Lancée en 2015 et à l’arrêt depuis 2022, la série Fauda (« Chaos » en arabe) créée, écrite et en partie incarnée par d’anciens membres de l’armée israélienne Tsahal, Lior Raz et Avi Issacharoff, a connu un succès international sur Netflix. Sa saison 5 (avec au casting, une recrue française, la comédienne et réalisatrice Mélanie Laurent), dont certains épisodes devaient être tournés à Marseille, est l’un des grands rendez-vous attendus en 2026 sur la plateforme à la lettre rouge. La série suit Doron Kavillio (Lior Raz), agent des forces spéciales israéliennes, dans sa traque des militants du Hamas et s’offre comme une peinture réaliste du conflit israélo-palestinien. La saison 5 réalisée par Omri Givon (Hostages), « intégrera au premier plan la tragédie du 7 octobre 2023 », a indiqué Netflix. Le contexte de guerre et la fiction sont en effet intimement liés : l’un des producteurs de la série, Matan Meir, qui s’était porté volontaire pour participer à une action armée à Gaza, a été tué le 11 novembre 2023. L’acteur et chanteur Idan Amedi, alias Sagi, a été gravement blessé.
Marseille intégrée au scénario
Le teaser dévoile qu’une partie de l’intrigue de la saison 5 se déroule à Marseille. « Le Nukhba (unité militaire d’élite du Hamas ndlr) est à Marseille », déclare un personnage sur une vue panoramique nocturne du Vieux Port. Coup de théâtre, le producteur de la série Yes Studios a officialisé début septembre sa décision de délocaliser à Budapest les scènes qui devaient être tournées dans la cité phocéenne, au motif que « la sécurité de ses équipes techniques et artistiques » n’était pas garantie selon la chaîne de télévision israélienne N12, relayée par le Jerusalem Post. La productrice Liat Benasuly Amit a relativisé cette motivation dans une interview accordée à BFMTV. Elle déclarait avoir « décidé de déplacer le lieu de tournage pour de nombreuses raisons autres que la sécurité, et nous avons déjà aimé tourner à Budapest par le passé ».

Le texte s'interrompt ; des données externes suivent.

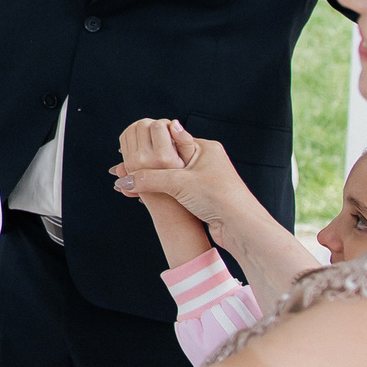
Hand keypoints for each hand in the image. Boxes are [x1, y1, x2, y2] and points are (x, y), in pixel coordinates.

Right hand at [111, 123, 260, 254]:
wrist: (242, 227)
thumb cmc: (220, 198)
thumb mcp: (179, 182)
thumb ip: (149, 178)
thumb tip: (125, 180)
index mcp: (206, 148)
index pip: (171, 139)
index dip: (150, 145)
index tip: (132, 150)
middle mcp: (207, 161)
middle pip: (170, 157)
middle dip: (150, 165)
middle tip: (129, 169)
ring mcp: (206, 179)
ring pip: (173, 176)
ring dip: (156, 181)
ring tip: (138, 185)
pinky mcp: (204, 196)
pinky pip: (178, 190)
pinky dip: (165, 193)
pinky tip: (154, 197)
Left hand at [117, 116, 187, 173]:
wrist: (164, 199)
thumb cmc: (182, 180)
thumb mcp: (191, 161)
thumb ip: (185, 141)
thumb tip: (174, 123)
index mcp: (164, 158)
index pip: (157, 126)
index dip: (164, 123)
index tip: (169, 130)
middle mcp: (146, 160)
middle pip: (142, 124)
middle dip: (152, 124)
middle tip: (161, 132)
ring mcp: (133, 162)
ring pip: (132, 129)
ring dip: (142, 127)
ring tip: (153, 136)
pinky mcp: (127, 162)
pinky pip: (125, 137)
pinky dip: (133, 134)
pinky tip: (144, 140)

Courriel à la Mission cinéma
Contactée par La Provence, une source proche de la Mission cinéma Marseille a confirmé avoir été sollicitée par la production exécutive marseillaise HVH pour une demande de tournage de 9 jours envisagé au mois d’août. Celle-ci s’est ravisée quelques semaines plus tard. « J’ai le regret de vous informer que compte tenu de l’actualité en Israël et de la guerre avec l’Iran, nous sommes contraints d’annuler le tournage de la série Fauda à Marseille en août prochain, indiquait HVH dans un mail début juillet. En effet, nos clients ont arrêté le tournage en Israël et sont aujourd’hui aux abris et ne voyageront pas pour l’instant. De plus, plusieurs membres de l’équipe, réservistes de l’armée, sont au front… Par ailleurs, vu la situation avec Gaza, ils craignent de subir des protestations/manifestations sur le plateau à Marseille […] En tout cas, nous tenons à vous remercier pour vos autorisations et le temps que vous avez pu passer sur notre dossier. »
Des craintes de perturbations du tournage ont donc bien pesé dans la balance.
Flambée d’actes antisémites
« Cela m’afflige qu’une série israélienne soit contrainte de renoncer à tourner des épisodes à Marseille, a réagi Fabienne Bendayan, présidente du Conseil représentatif des institutions juives de France (Crif) Marseille. Malheureusement pour notre ville, cela laisse une trace indélébile d’une réputation sulfureuse qui se caractérise par un sentiment d’insécurité général. De toute évidence, la flambée des actes antisémites n’est pas étrangère à ce que la production a appelé ‘climat d’insécurité’. Le seul week-end du 30 et 31 août, on a dénombré quatre agressions antisémites. C’est triste et honteux pour Marseille. » Le 30 et 31 août, le Crif assure en effet relevé quatre agressions antisémites : une femme traitée de « sale Juive » à la sortie de la synagogue, un rabbin pris à partie, des affiches en mémoire d’Ilan Halimi arrachées, une agression physique accompagnée d’un « sale sioniste » par un individu hurlant « Free Palestine, fuck Israël » devant une synagogue… autant de signaux que l’organisme juge ne pas être des « incidents isolés mais les symptômes d’un climat délétère qui s’installe de façon alarmante ».